The Work Heights location at 277 Franklin Ave. Photo via Sam Strauss-Malcolm.

As the industry questions the coworking model exemplified by the beleaguered WeWork, local entrepreneurs like Sam Strauss-Malcolm are serving local communities in a more sustainable way and growing, if not as fast.

Strauss-Malcolm is the founder of Work Heights, a Brooklyn-based network of coworking spaces that now boasts three locations, with the newest one having recently opened at 277 Franklin Avenue on the border of Clinton Hill and Bed Stuy. The other two locations are both situated in Crown Heights, having opened in 2014 and 2017.

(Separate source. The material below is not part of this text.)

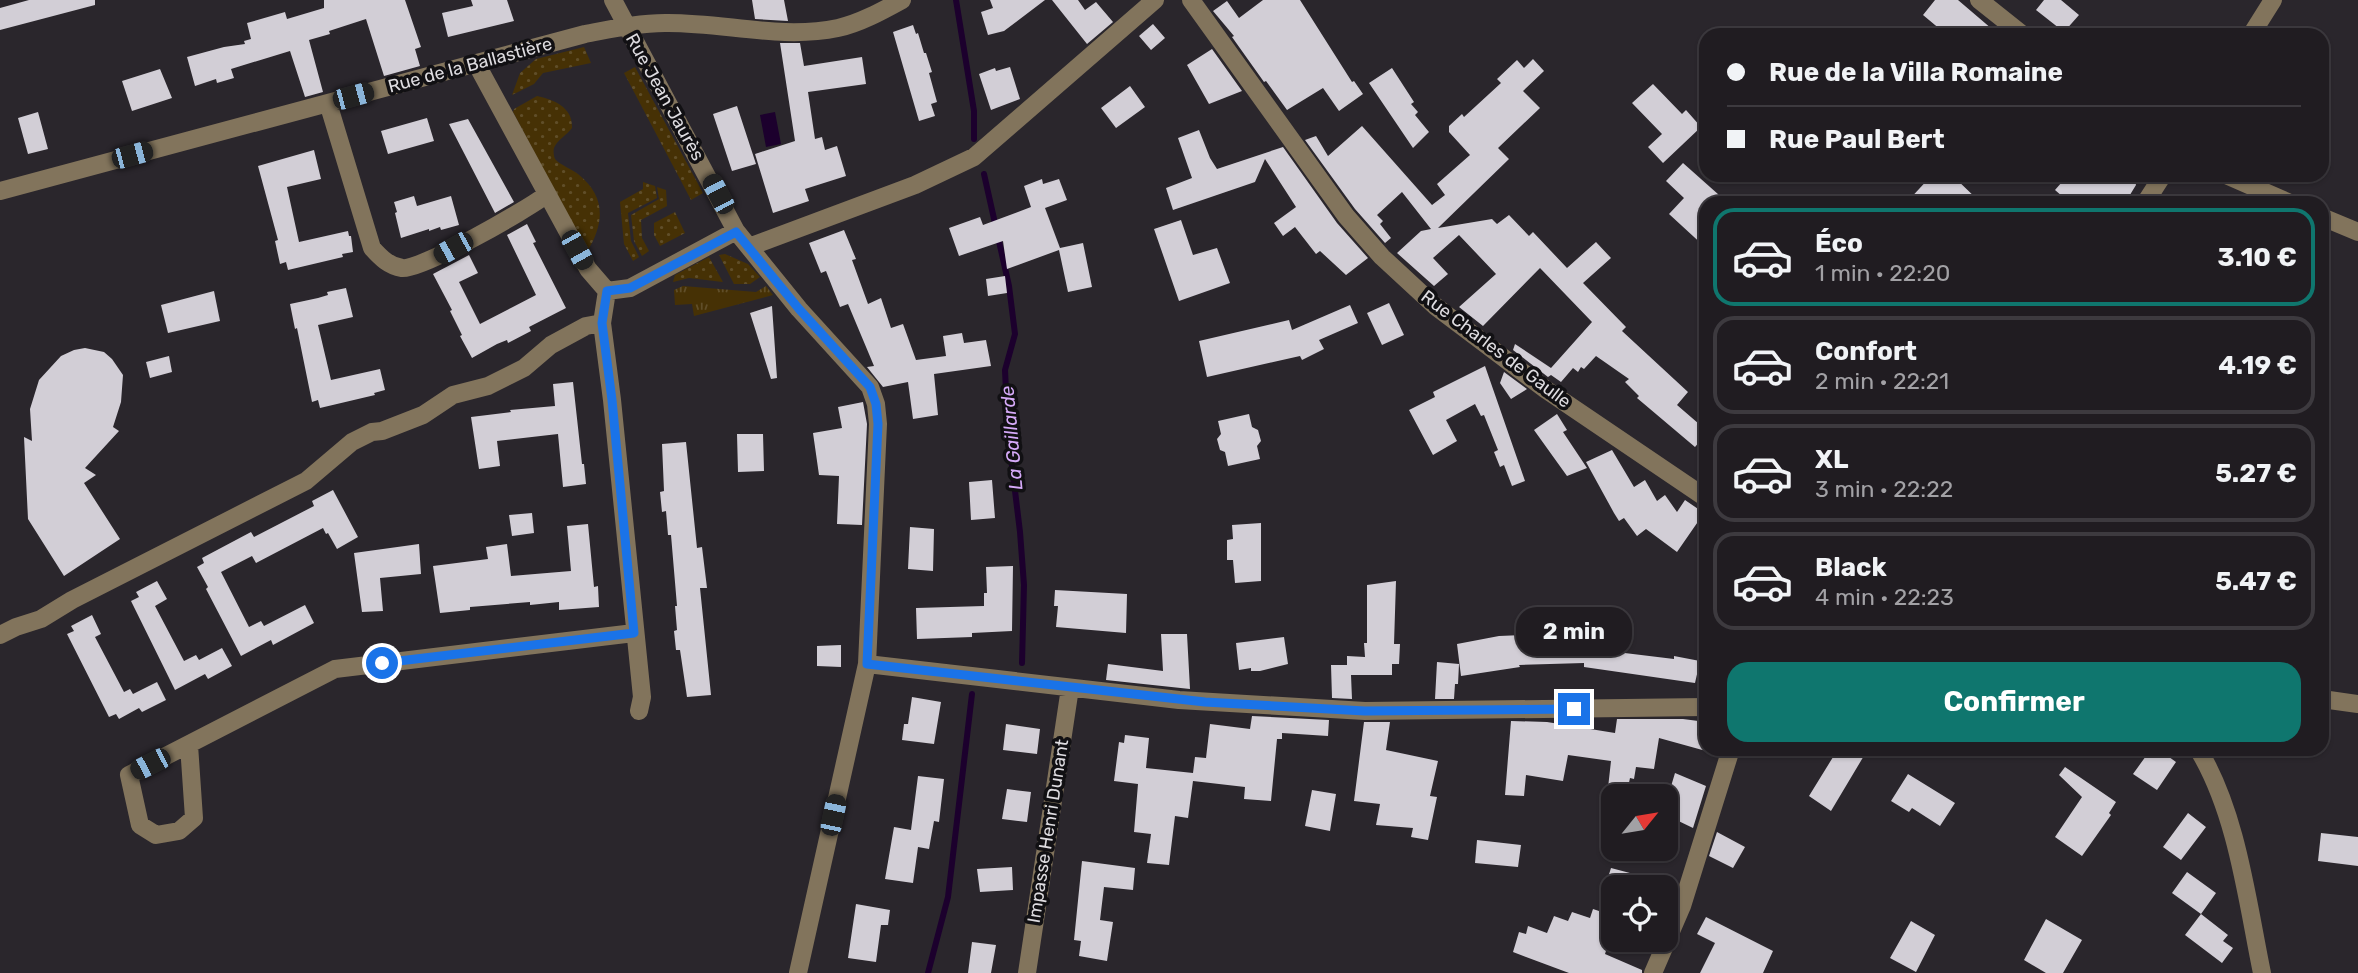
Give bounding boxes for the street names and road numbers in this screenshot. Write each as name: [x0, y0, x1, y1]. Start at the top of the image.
street label: Rue Jean Jaurès: [621, 30, 709, 164]
street label: Rue de la Ballastière: [385, 32, 555, 98]
street label: Rue Charles de Gaulle: [1417, 285, 1575, 413]
street label: Impasse Henri Dunant: [1023, 738, 1073, 924]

Strauss-Malcolm, who also works in the fashion industry as both a designer (with his own label, Strauss-Malcolm, which blends sustainable clothing with crowd-sourced design), is trying to distance his business from the troubled WeWork, which has recently seen its valuation plummet and its CEO resign as investors become more wary of the company’s ability to turn a profit.

The difference with Work Heights, Strauss-Malcolm says, is its community-oriented focus.

“Most of our members live within about 15 blocks,” he said in an interview with Bklyner. “They’re more where my members live. So most of my members walk to work or to our spaces.”

In that same vein, Strauss-Malcolm is quick to draw a distinction in the financing models of WeWork and Work Heights.

“WeWork was highly leveraged with venture capital,” he said. “I’m a small business.”

The result of this, to Strauss-Malcolm, is that Work Heights is something of a subscription-based neighborhood coffee shop, rather than an office that you have to take the subway to. This is bolstered, he says, by the fact that the business caters more to freelancers and independent contractors than to startup teams, which he doesn’t take on in his spaces.

“There’s not a start-up culture” in his spaces, he said, that also host monthly comedy nights and poetry readings.